The dissertation should be organised according to chapters and sections. The main chapters of the dissertation should correspond to the beginning, middle and end discussed earlier and will be the introduction, the literature review, the data and methodology chapter, the results and interpretation chapter and the conclusion (please note that the chapters do not necessarily have these titles),. Where appropriate, chapters can be divided into sections and subsections. Headings for main chapters, sections and subsections should be numbered consecutively and should have the following format:

  1. Chapter Heading

1.1. Section Heading for Chapter 1

1.1.1. Sub Section Heading for Chapter 1


And so forth…


Footnotes should be single-spaced, numbered consecutively throughout the dissertation in the body of the script and should appear at the foot of the page to which the footnote relates.


Equations should be centred and should be numbered consecutively using Arabic numerals, the equation number being aligned to the right of the page.
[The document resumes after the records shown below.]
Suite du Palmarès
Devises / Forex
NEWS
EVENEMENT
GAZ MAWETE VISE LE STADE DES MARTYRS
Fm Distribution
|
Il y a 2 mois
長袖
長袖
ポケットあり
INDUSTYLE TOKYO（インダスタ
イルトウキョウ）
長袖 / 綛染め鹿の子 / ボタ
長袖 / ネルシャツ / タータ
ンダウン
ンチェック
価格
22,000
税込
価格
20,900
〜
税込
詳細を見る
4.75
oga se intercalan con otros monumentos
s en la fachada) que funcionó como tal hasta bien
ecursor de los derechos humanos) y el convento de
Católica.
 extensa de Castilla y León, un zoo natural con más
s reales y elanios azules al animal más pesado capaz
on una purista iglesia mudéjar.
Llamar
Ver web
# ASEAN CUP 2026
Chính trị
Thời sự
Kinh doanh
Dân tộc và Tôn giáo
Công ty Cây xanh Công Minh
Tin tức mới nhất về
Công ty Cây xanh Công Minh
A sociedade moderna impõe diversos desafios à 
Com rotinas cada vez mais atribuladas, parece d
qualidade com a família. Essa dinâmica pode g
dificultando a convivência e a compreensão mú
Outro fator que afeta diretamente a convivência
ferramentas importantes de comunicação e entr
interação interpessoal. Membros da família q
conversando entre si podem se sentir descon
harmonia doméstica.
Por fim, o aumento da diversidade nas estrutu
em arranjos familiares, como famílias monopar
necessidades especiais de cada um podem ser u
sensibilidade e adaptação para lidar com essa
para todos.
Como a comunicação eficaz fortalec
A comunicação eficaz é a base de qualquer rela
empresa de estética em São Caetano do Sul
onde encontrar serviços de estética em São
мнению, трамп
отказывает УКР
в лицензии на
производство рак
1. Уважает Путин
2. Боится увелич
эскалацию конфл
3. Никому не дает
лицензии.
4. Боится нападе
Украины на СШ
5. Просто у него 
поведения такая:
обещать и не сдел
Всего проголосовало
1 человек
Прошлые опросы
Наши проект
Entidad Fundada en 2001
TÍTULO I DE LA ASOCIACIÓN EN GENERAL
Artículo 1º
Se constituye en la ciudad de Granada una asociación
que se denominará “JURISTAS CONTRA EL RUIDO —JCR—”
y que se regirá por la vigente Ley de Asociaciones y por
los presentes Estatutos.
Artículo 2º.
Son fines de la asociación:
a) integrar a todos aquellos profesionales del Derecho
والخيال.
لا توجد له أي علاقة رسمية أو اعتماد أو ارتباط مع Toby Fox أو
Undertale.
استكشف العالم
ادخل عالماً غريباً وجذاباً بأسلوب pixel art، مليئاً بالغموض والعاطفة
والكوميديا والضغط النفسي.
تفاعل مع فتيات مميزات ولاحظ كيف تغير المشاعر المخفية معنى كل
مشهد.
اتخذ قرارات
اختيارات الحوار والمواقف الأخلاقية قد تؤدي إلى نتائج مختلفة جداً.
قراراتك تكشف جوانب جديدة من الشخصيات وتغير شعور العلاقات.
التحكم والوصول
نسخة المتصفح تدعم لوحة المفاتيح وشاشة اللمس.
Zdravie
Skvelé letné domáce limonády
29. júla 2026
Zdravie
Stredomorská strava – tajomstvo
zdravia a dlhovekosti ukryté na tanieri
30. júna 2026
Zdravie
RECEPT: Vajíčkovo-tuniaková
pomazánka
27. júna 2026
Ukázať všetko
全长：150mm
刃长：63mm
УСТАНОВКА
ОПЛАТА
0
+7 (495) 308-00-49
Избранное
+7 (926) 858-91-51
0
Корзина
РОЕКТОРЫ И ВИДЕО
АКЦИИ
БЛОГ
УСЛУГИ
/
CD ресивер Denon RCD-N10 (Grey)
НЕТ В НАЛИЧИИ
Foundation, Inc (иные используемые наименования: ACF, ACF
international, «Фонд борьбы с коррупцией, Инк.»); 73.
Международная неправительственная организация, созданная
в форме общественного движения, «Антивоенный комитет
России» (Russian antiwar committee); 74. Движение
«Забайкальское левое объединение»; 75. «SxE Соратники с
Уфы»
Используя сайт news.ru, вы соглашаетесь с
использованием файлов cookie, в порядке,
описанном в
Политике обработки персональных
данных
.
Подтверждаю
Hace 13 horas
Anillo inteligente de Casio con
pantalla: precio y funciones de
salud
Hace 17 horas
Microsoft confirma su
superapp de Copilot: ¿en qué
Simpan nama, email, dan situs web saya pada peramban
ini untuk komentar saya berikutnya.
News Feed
Should you need to use graphs or tables, then they should be numbered consecutively throughout the dissertation, the title should be informative and a brief description of the graph or table should appear underneath the title.


The reference section/bibliography should be located after the conclusion of the dissertation but before appendices. References should be listed alphabetically by author. An example containing a journal article, a book and a working paper are listed below. For more information on writing style go to:


Example References:


Fama, E.F., (1970), “Efficient capital markets: a review of theory and empirical work”, Journal of Finance, vol. 25, No. 2, pp. 383-417.


Neal, R., (1992), “Direct tests of index arbitrage models”, working paper, Washington University.


Hull, J.C., (2003), Options, Futures, and Other Derivatives, 5th edition, Prentice Hall: International Edition.

When you refer to other people work in the body of your dissertation, you should use the following format:


Direct quote. If you are quoting verbatim from a source, you should put the author’s name followed by the year of publication of the article/book/working paper etc. and the page number the quote is from in brackets, followed by the direct quote in inverted commas, e.g. Fama (1970, p. 393) argues that, “direct quote”.


General point. If you are using the argument of another author but are phrasing them in your own words then just refer to the author and the year of publication e.g. Fama (1970) argues that it is possible to…


Appendices should follow the references section. They may consist of supporting materials or of lists, documents, commentaries, table or other evidence which, if included in the main text, would interrupt its flow. Appendices should be numbered consecutively and should have a title that indicates the contents of that particular appendix.